Could dust the tomb and body with Clostridium botulinum or Bacillus anthracis spores. Make the place look dusty, leave some interesting artifacts laying around that would tempt someone to blow the dust off, movie style, or otherwise get the stuff ingested.

Perhaps a prion disease like Creutzfeldt-Jakob Disease or Fatal Familial Insomnia. I really don’t know how long a prion would last, but they’re not alive so they might well last a good ling time.

Could you use some radioactive dust (polonium or plutonium)? Not an organism but radiation poisoning would meet your requirement for much longer than the 2K years.

Excellent idea! The radiation from the plutonium dust would also help to preserve the corpse, right?

what about anthrax?

A few years back, scientists exhumed the body of a woman who died in the 1918 flu pandemic and was subsequently buried under the permafrost. They were able to successfully extract enough viral RNA to sequence the virus’s genome, but it doesn’t sound like the virus itself was viable, even after less than 100 years. So a flu virus is probably out.

I don’t have an answer, but I just wanted to say I like the way you think.

Have you considered a curse? I’m not sure where to get one, but I’m pretty sure they don’t expire.

My medical knowledge could probably be fully transcribed on a matchbook cover, but bacteria and viruses are living things, with a limited life expectancy. In order for them to be viable after any extended period of time, would they not need to continue the normal life cycle of feeding and reproducing?

Radioactive materials or poisons that would not degrade over time would seem to me the only possible means of creating the proposed trap.
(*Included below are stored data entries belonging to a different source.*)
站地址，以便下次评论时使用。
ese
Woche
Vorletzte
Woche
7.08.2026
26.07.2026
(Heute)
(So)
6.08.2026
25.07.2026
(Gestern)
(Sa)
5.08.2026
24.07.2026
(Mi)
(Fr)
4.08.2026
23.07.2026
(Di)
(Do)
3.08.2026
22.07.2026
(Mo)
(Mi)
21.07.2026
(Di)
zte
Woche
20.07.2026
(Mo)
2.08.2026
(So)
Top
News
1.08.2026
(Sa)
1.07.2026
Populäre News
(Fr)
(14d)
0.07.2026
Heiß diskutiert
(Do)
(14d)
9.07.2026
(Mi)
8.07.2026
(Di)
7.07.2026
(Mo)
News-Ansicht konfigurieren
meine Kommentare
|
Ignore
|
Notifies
Calling viruses living things is contentious.

Bacteria are living things that can feed and reproduce independent of a host, but viruses are not – outside of a host they don’t do anything.

Which is not to say one is more stable than the other. Viruses can be very fragile outside of their hosts and bacteria can form spores that are very resistant to poor environments. Just being a pedant on that point.

If your objective is to get everybody to leave your tomb alone, you would need to post warning signs or messages that the grave-robbers would see before they dig in.

Your bigger problem would be, how to do so in a language that you are certain will still be understood 2000 or more years from now.

This is a bona-fide real-life problem, in particular with respect to posting warning signs around nuclear waste dumps that will be hazardous for thousands and thousands of years into the future. Serious scientists seriously attempt to find ways to post warnings what will be understandable for a long long time.

I’m thinking that there must be some fungi that would fit the bill here, but I’m not enough of an expert to know which ones would stick around long enough, dormant or otherwise.